Since that time, a few things have changed. Really, only one big thing. We had another baby. In May, 2012, we welcome our third boy, Ryder. I guess I thought life was getting too easy since everyone had learned to wipe their own rears. That, or I knew my husband was gonna make me get a real, take-a-shower-daily kind of job if I didn't dust off the ole uterus. Jokes aside, Ryder is a hunk of a baby -- feather blond hair, baby blue eyes and a face so angelic you want to squeeze his cheeks. His big brothers are loving, mostly patient older siblings, a real feat for 7 and 9 year old boys.
So, creating another delightful little life has put me back on the toddler track.
Another new thing is that I'm in the process of getting a new design for this blog. Hating the layout has been my most used excuse for not blogging. About a year ago, I hired a woman to revamp my blog. After paying her and 6 months of runaround excuses, I finally accepted she was never going to actually do the work. Sidetracked, I didn't look for anyone else for a few months, but I am now working with a new designer who I confidently believe understands what I want. She designs a blog per week and has me scheduled for January 13. I'm excited!

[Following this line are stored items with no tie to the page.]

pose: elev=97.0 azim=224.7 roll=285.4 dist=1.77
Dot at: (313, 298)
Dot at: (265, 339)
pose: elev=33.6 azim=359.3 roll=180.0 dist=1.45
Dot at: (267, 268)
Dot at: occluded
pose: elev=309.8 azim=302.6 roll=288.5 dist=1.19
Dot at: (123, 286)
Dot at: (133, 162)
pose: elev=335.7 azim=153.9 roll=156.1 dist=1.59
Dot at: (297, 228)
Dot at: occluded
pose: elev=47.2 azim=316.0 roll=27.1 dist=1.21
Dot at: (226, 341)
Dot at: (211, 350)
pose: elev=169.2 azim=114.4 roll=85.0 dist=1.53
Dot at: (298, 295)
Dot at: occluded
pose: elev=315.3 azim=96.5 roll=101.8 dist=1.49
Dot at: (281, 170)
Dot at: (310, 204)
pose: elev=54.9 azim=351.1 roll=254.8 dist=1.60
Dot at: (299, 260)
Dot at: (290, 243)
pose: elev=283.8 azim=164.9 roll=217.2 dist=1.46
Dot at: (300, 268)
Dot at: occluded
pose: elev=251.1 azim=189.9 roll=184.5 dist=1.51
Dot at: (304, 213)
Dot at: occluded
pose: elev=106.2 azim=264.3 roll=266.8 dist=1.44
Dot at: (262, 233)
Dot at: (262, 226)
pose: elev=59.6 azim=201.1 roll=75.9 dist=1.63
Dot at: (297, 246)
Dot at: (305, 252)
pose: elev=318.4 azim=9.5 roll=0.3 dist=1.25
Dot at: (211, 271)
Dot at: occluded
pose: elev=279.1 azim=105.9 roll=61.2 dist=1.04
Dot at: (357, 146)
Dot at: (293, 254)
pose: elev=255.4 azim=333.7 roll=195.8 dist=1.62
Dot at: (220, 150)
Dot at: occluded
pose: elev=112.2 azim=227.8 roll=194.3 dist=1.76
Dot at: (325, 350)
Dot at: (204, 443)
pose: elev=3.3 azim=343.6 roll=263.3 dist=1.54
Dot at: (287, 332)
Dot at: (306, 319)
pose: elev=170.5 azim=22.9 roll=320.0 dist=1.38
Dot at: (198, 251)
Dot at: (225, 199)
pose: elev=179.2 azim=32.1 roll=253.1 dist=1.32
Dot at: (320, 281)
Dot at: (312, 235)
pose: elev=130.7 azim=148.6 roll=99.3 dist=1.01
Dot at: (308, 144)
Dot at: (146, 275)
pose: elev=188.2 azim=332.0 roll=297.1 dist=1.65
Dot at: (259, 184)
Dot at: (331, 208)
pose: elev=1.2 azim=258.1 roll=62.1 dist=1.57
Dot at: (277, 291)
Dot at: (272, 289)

- A note, though. I'm shucking "The Cowboy Chronicles" as the blog title. This title served me well, but to be honest, I'm not a cowboy. I'm not even married to a cowboy. I'm married to a cattleman. You would have to work around the industry to know the difference. I have loved the cowboys who have worked for us. By far and large, they are often some of the most tender, gentle spirited people you could ever meet, but they also are basically hippies in pearl snaps. My husband Rowdy isn't a cowboy. Yes, we raise cattle for a living, but his feet are pretty nailed to the married-wtih-three-kids board. When I first started this blog some 5 years ago, I was unaware of the existence of the Pioneer Women. Kudos to her on brilliant marketing and turning her mommy blog into her own money-making venture, but she kind of has the corner on ranch wife raising little cowboys. If you weren't in a similar business, it would be easy to get swept up in the romanticized idea of rustic life on the wild West. While we run cattle for a living, make no mistake, our business is very 21st century. We have tractors that sow perfect rows of wheat through GPS navigation. My husband watches livestock auctions a thousand miles away through a smart phone. We aren't Ma and Pa Joad and neither is the Pionner Woman. Rowdy has not roped a calf and branded it with an iron from a campfire since, well, ever. If he did, outrageous labor costs would diminish any profits. Our cattle are worked through a hydraulic shoot and branded with an electric iron. And as a big ass woman, I'm sure you know I have many great recipes to share, but any hillbilly with purple sweatpants (check and check) can cook chicken fried steak. If you happen to be into breaded, deep fried meats, I am your lady. I have no delusions of becoming a mommy blog superstar, but in the off chance someone does read this, I also don't want to be a knock-off.